# ACTIVITY
The word to find is "parallel". Copy each line of the material that contains it.

# THE INPUT
++++++

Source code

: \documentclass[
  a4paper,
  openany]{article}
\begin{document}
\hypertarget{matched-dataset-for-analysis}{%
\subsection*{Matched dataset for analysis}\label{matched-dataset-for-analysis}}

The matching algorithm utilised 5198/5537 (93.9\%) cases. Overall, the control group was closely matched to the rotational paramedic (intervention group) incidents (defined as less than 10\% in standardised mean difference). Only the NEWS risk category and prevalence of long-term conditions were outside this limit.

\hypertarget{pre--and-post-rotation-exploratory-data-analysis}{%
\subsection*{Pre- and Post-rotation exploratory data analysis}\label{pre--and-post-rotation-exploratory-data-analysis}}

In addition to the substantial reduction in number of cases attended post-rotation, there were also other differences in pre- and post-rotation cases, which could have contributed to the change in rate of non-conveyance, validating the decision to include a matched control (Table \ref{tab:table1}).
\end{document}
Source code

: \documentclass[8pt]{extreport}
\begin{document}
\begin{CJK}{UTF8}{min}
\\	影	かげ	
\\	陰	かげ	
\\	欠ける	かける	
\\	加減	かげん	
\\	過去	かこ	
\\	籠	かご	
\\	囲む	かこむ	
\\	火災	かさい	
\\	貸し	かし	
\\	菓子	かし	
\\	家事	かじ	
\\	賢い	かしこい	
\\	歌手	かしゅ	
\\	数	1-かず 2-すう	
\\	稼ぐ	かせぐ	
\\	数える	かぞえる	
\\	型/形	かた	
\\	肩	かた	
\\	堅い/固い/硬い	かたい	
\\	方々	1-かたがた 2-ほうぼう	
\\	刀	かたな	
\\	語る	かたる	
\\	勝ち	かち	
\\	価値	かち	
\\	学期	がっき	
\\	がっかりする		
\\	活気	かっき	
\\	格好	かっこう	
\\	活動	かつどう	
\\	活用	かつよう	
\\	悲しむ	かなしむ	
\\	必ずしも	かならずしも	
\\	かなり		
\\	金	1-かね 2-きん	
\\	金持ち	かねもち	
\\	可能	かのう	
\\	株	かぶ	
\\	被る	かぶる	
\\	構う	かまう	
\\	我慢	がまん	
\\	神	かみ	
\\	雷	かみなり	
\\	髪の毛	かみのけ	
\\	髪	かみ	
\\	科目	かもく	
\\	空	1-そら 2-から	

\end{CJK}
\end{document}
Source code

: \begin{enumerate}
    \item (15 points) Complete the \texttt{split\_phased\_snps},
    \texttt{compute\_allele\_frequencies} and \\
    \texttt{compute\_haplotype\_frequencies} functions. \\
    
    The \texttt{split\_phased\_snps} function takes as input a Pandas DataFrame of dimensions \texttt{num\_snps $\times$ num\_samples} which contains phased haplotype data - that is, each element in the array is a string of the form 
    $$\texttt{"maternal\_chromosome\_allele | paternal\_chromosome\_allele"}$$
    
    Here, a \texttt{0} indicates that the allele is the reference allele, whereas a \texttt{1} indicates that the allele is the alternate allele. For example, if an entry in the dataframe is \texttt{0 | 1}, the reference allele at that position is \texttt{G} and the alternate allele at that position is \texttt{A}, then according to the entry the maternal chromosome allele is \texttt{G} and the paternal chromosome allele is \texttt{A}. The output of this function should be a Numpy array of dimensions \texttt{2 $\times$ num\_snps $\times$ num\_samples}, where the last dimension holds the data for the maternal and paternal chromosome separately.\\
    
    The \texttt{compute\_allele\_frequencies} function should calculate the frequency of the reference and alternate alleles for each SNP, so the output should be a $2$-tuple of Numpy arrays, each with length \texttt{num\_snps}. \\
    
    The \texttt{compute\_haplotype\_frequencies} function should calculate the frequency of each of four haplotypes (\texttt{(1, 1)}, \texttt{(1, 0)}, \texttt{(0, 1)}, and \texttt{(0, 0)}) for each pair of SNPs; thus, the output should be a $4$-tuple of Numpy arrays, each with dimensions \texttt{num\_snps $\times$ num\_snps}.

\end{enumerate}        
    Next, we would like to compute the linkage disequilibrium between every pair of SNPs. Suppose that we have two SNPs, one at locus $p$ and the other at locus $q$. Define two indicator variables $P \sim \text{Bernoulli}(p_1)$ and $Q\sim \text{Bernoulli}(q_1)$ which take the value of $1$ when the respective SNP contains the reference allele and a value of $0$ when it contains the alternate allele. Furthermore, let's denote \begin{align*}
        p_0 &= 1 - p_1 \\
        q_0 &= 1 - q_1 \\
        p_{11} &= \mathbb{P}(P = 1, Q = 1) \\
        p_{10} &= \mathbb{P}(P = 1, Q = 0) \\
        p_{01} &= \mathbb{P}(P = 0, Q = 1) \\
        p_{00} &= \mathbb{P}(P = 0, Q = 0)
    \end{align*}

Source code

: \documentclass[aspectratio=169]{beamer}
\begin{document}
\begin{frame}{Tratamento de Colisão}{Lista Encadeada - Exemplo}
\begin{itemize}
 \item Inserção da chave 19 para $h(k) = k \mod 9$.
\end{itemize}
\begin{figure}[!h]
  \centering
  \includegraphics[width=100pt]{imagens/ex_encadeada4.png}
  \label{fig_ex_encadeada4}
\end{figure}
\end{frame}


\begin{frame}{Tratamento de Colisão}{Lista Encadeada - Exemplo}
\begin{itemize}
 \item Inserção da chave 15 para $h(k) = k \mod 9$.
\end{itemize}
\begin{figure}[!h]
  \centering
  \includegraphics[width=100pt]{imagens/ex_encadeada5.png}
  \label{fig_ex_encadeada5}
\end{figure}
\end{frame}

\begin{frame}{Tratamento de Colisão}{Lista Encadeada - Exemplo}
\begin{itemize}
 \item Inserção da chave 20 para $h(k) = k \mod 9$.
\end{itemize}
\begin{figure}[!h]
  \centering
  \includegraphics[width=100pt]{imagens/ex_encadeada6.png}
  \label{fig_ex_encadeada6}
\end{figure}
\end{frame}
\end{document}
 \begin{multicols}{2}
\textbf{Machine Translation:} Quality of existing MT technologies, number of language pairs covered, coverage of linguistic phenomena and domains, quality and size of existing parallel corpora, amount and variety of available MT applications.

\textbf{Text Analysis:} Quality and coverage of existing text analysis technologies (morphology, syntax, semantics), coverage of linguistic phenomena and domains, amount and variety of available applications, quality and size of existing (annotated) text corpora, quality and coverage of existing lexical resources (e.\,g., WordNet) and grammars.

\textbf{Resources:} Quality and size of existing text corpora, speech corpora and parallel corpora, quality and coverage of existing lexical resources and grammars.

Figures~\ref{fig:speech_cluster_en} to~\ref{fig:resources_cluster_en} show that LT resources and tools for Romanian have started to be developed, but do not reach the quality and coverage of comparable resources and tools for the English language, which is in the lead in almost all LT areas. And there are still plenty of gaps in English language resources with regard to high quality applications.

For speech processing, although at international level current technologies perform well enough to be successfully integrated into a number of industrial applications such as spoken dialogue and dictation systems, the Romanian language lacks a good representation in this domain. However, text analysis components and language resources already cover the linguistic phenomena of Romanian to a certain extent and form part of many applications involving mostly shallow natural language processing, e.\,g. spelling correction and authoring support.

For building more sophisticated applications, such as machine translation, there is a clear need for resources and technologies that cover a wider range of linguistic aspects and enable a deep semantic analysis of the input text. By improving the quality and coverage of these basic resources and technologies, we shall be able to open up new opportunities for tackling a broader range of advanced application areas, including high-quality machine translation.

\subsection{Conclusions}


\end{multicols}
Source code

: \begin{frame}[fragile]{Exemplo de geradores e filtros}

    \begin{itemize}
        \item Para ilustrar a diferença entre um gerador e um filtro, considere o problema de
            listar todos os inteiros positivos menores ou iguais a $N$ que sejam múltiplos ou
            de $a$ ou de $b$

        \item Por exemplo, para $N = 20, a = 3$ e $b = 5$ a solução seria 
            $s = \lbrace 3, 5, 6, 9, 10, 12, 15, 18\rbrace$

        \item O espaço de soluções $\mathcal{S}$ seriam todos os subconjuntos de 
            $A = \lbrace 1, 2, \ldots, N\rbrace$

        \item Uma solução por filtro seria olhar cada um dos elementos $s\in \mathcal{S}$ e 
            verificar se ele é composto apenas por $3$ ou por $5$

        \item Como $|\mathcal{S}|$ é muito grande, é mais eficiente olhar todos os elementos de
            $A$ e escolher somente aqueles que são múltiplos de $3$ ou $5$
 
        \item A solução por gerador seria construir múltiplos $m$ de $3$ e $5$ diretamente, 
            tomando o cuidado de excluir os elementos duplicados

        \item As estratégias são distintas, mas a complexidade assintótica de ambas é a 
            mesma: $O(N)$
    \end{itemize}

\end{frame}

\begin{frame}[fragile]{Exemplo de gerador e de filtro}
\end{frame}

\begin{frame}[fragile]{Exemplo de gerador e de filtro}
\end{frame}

++++++

# SOLVED PROBLEM
\textbf{Machine Translation:} Quality of existing MT technologies, number of language pairs covered, coverage of linguistic phenomena and domains, quality and size of existing parallel corpora, amount and variety of available MT applications.
\textbf{Resources:} Quality and size of existing text corpora, speech corpora and parallel corpora, quality and coverage of existing lexical resources and grammars.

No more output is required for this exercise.